In meiner Kindheit pflegte ich Brieffreundschaften. Woher ich die Adressen hatte, weiß ich nicht mehr. Eine meiner Brieffreundinen lebte in Bonn, der Stadt mit dem Kussmund anstelle eines O. Heike hieß sie und als sie in die Pubertät kam benutzte sie gerne Bodylotion von Fenjal. Ich benutzte keine Creme, lebte in Frankfurt und hatte gerade Punkrock und Cannabis entdeckt. Ihr Fluss hieß Rhein, meiner Main.
Eine andere trug ein van der im Nachnamen. Wir hatten uns nichts zu schreiben und so versandete die Brieffreundschaft nach ein wenig unbeholfenem Geplänkel schnell wieder. Anders als heute fiel mir nicht ein, was ich fremden Menschen hätte erzählen können. Lieber sang ich laut im Garten meiner Großeltern, in der Hoffnung die alten Nachbarn würden mich hören und sich freuen und vielleicht ein wenig Mitgefühl verspüren, weil ich so einsam und traurig war. Später, als ich schon lange alleine lebte, setzte ich mich an solchen Tagen neben die Wasserrohre in meinem Badezimmer und weinte, damit meine Klage bis ganz hinunter in die Katakomben und hinauf in die Wohnung meiner schwulen Nachbarn dränge, die ich häufig beim Sex hörte. Einer der Beiden brach jedes Mal danach in lautes Schluchzen aus und so erschien es mir nur angemessen, sie auch an meinem Leben und Leiden teilhaben zu lassen. Mein Wimmern verfehlte seine Wirkung nicht: zu Weihnachten hängten die beiden mir ein Tütchen mit selbstgemachten Lebkuchen an die Wohnungstür.
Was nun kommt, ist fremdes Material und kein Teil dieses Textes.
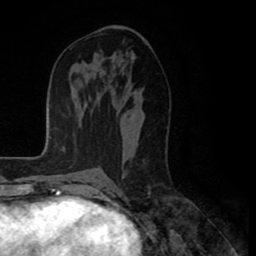
Breast MRI (dynamic contrast-enhanced), one axial slice. Slice 47 of 80 in the series (ordered by position). Cropped to one breast. Dynamic contrast-enhanced series, time point 2 of 8 at this slice position (early post-contrast). 1.5 T. TE 2.6 ms, TR 5.6 ms. 256 × 256 image matrix. Female patient.
Structures marked on this image (semi-automatic segmentation, software-assisted and operator-edited):
- enhancing-tissue mask used for the functional tumour volume (all voxels passing the contrast-enhancement thresholds inside the analysis volume; usually the tumour): bounding box (x1, y1, x2, y2) in pixels: (160, 183, 163, 185)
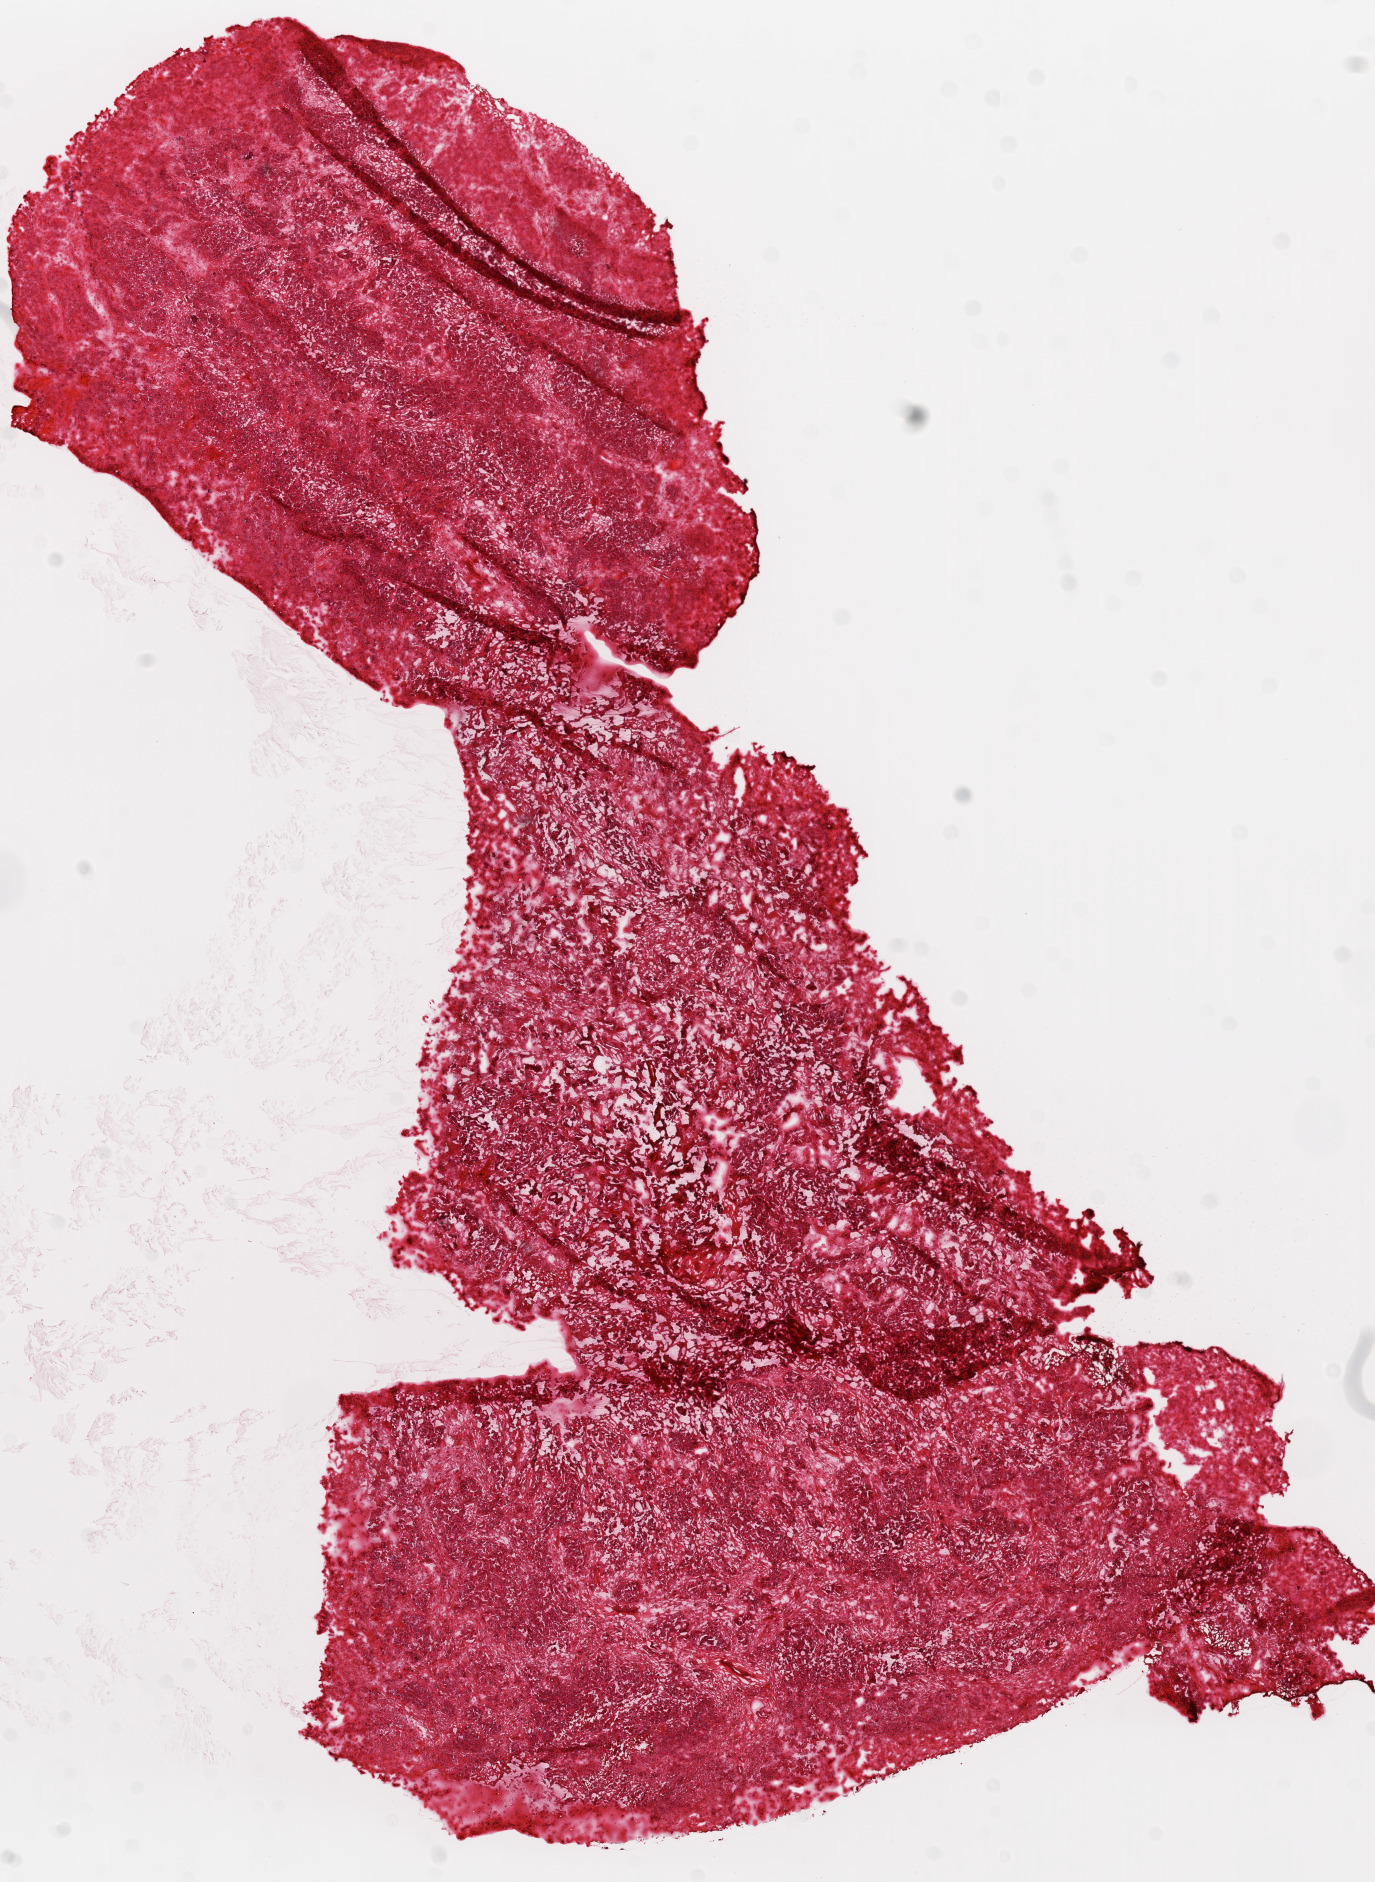
Digitized H&E tissue section (whole slide), low-resolution overview of the scanned area, about 11.0 x 15.1 mm (acquisition: 20x scan). Frozen section. Ovary, primary tumour sample. Female patient; age at initial diagnosis 57 years. Histologic grade: G3 (poorly differentiated). Slide review estimates, as recorded: tumour cells 90%, tumour nuclei 90%, normal cells 0%, stromal cells 10%, necrosis 0%.
Laterality: right. FIGO stage: IIIC. Diagnosis: Serous cystadenocarcinoma, NOS.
Heute also schreibe ich wieder Briefe an fremde Menschen und erkläre ihnen nicht wer ich bin, sondern wie es ist und was mir daran falsch erscheint. Ich schluchze nicht, ich singe nicht, ich berichte.  Ist die Geschichte zuende erzählt, verwerfe ich sie ungelesen. Danach kann ich endlich weinen.

 

 

 

 

 

 

 

 

Bild: Юля Евдокимова j699_030s Калининград, сентябрь 2017, flickr
Lizenz: https://creativecommons.org/licenses/by-nc-nd/2.0/

Ein Kommentar zu “Lamento

  1. Brieffreundschaften hatte ich auch. Ich weiß, ich hatte mehrere durch einen Fanclub (da gabs in der Mitgliederzeitung so eine Rubrik wo man suchen konnte und ich fand das mit 13/14 eine gute Chance Englisch zu üben, mit einer habe ich mir sogar 13 Jahre geschrieben, dann ist es versandet weil die nur noch ihren Typ im Kopf hatte), dann kursierten auch die sogenannten „Friendship Books“: Da hat man kleine Heftchen gebastelt und die wurden von Briuefkontakt zu Briefkontakt weitergeschickt, immer nach dem die Adresse eingetragen wurde, da fand man auch den ein oder anderen Kontakt. Um Nicole aus der Nähe der Geburtsstadt meiner Mutter trauere ich heute noch ein bisschen. Wir haben uns gut verstanden und auch zweimal besucht (wenn ich mit meinen Eltern bei den Ruhrgebietsgroßeltern auf Besuch war). Irgendwann kam dann nochmal ein guter Kontakt (später) durch die Anzeigenrubrik des Orkusmagazines hinzu.